I guess if you're gonna live in the Great Outdoors, you ought to live in the great, outdoors, in a house made of the out of doors.
This is what I would call an outside and inside house. And it's a little like a New York loft, too.
It's built with thick wooden beams, has textured limestone floors, and rough, natural stone walls, all tied together by thin and unobtrusive steel members and spanned, when necessary, with crystal clear glass.
Designer Fernanda Marques’ wanted to create what she thought of as a Modernist country villa, and set up a series of boxy rectangular forms in the woods on the outskirts of Sao Paulo, Brazil.
Ah, Brazil. Brazilians.
And the house itself is, well, brazilliant.
Marques used the color of wood, and actual wood, throughout the house, from wall-wide bookcases to smaller shelves, side tables, sofas, sheets, blankets and cushions, both within, and without, the thick-walled central library space.
Brazilians and a library space?
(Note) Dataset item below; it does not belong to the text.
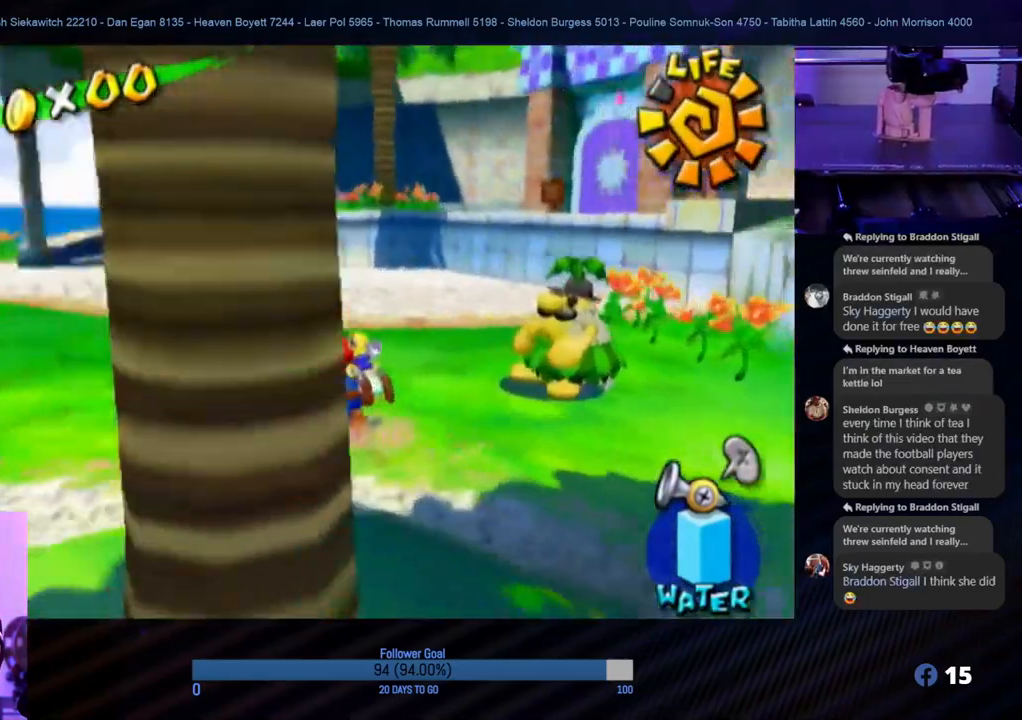
{"buttons": [], "left_stick": "down-left", "right_stick": "left", "events": [[50, "left_stick", "left"], [150, "left_stick", "down-left"]]}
Honey, I'm home!
A heavy stone table, built-in niches, cabinets and bookcases also blur the boundary between furniture and architecture, projecting into and out of walls and adding a rich layer of variegated materials to the already-organic interior design.
It's the best of both worlds. outdoor living indoors, and indoor living outdoors.
I could be out, and in, at the same time.